Gli scritti di Dennett sono, di regola, più «oscuri e ravvolti» (per usare parole di B. Croce) delle descrizioni neuroscientifiche degli eventi della coscienza. Circa le «proposte utili» alla ricerca scientifica da parte della filosofia della mente, non ne rammenta una che sia diventata oggetto di ricerca con dati rilevanti. «Sappiamo a che cosa serve il cervello», scrive, «ma ora dobbiamo riuscire a capire come fa ciò che fa», senza considerare che chi sa e che deve capire altro non è che il cervello stesso, ignorando l'aspetto problematico delle neuroscienze cognitive, cioè l'autoreferenzialità dei meccanismi cognitivi. Dennett tratta l'autoconoscenza della coscienza e i suoi limiti come problema filosofico e non come dato corroborato della scienza già a partire da metà dell'800. La scienza, ad esempio, segue lo stimolo della lunghezza d'onda elettromagnetica del colore rosso, proveniente dagli occhi, nel tragitto delle elaborazioni elettrochimiche fino alla corteccia prefrontale, arrivato alla quale uno scoppio di attività elettrica segnala che esso è diventato cosciente, a scapito di altri stimoli che, pur presenti nei meccanismi della coscienza, rimangono incoscienti: quel passaggio rimane oscuro, indecifrabile. Si provi, diceva il filosofo Wittgenstein, a spiegare a chi non l'ha mai provato che cos'è il dolore fisico. Oppure che cos'è il rosso, il bello e il brutto, la gioia e la tristezza, l'amore e l'odio, la riconoscenza e la gelosia e altri contenuti della coscienza. Non è possibile. Ad ogni contenuto della coscienza corrisponde l'attività di aree della corteccia cerebrale, ma che cosa distingua il ricordo di una musica di Mahler da quella di Modugno o di un'elaborazione matematica non è possibile dire. Diversa è l'attività registrabile dalle aree prefrontali in caso di ragionamento deduttivo o induttivo, ma il suo contenuto è indecifrabile. Da questo aspetto della ricerca, ben presente agli scienziati, occorre partire per ragionare sui limiti della conoscenza, e non da pagine e pagine di divagazioni su zombi e zimbi (variante escogitata da Dennett), su realtà virtuali, su vite in capsule hi-tech, sulla sindrome di Capgras (una malattia cerebrale sui cui c'è poco da strologare), sul dilemma se un corpo può avere più di due sé, e avanti con la fantasia che non porta a nulla.

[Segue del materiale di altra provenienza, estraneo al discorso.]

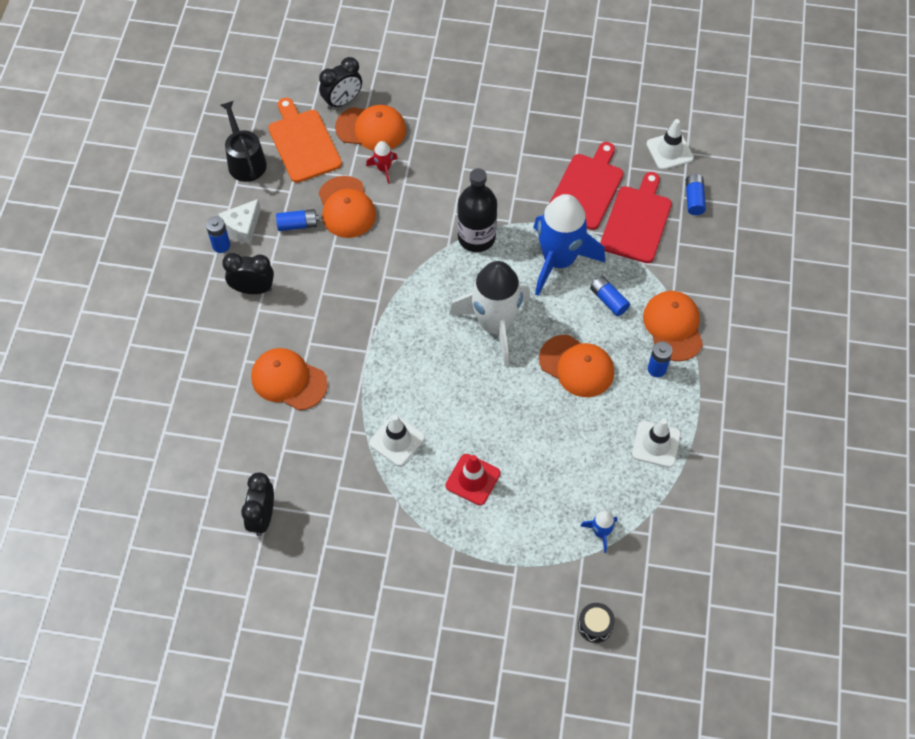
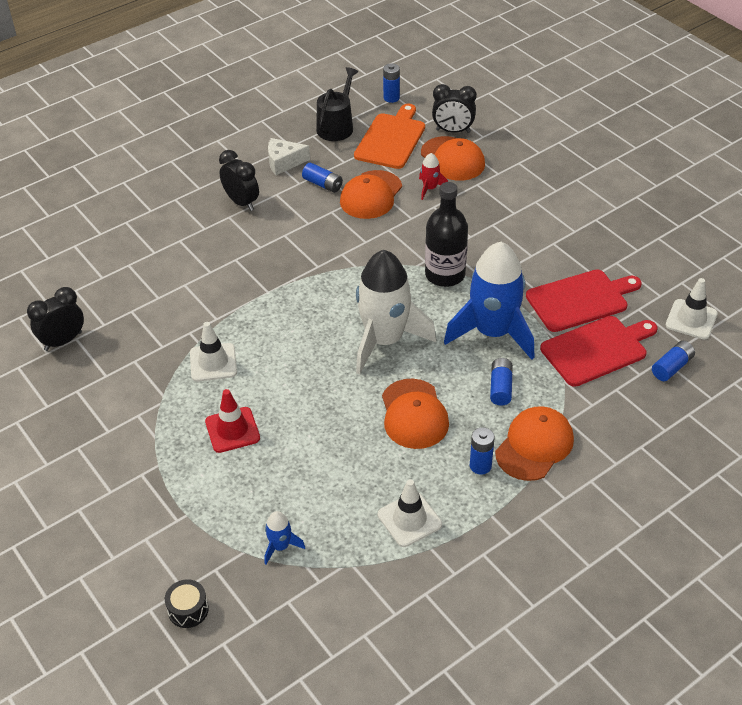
camera: 45 degrees right, 15 degrees down
blue battery [206,216,230,253] -> blue battery moved to [383,63,400,103]
orange cap [251,348,328,410] -> none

Dennett dice bene che per capire la coscienza non è necessario creare una scienza alternativa radicale o rivoluzionaria e sostiene che «esiste un ampliamento della scienza oggettiva che copre bene tutto il campo della coscienza umana senza mai obbligare ad abbandonare le regole e i vincoli dei metodi sperimentali». Egli sostiene che la conoscenza della natura della coscienza è questione di aumento delle conoscenze, e porta i soliti esempi del magnetismo e del vitalismo, chiariti dopo secoli d'incertezza. Nell'ambito della coscienza il limite della conoscenza è dovuto all'autoreferenzialità dei meccanismi cognitivi del cervello che studiano se stessi, una condizione che non si vede come si possa superare. Un grande fisico, che di scienza se ne intendeva, ha ammonito che più cresce l'isola della conoscenza più s'allungano le coste dell'ignoranza. Non solo Newton, ma illustri colleghi di Dennett come Francis Bacon e David Hume hanno percepito che la natura è infinitamente più complicata della mente che la studia.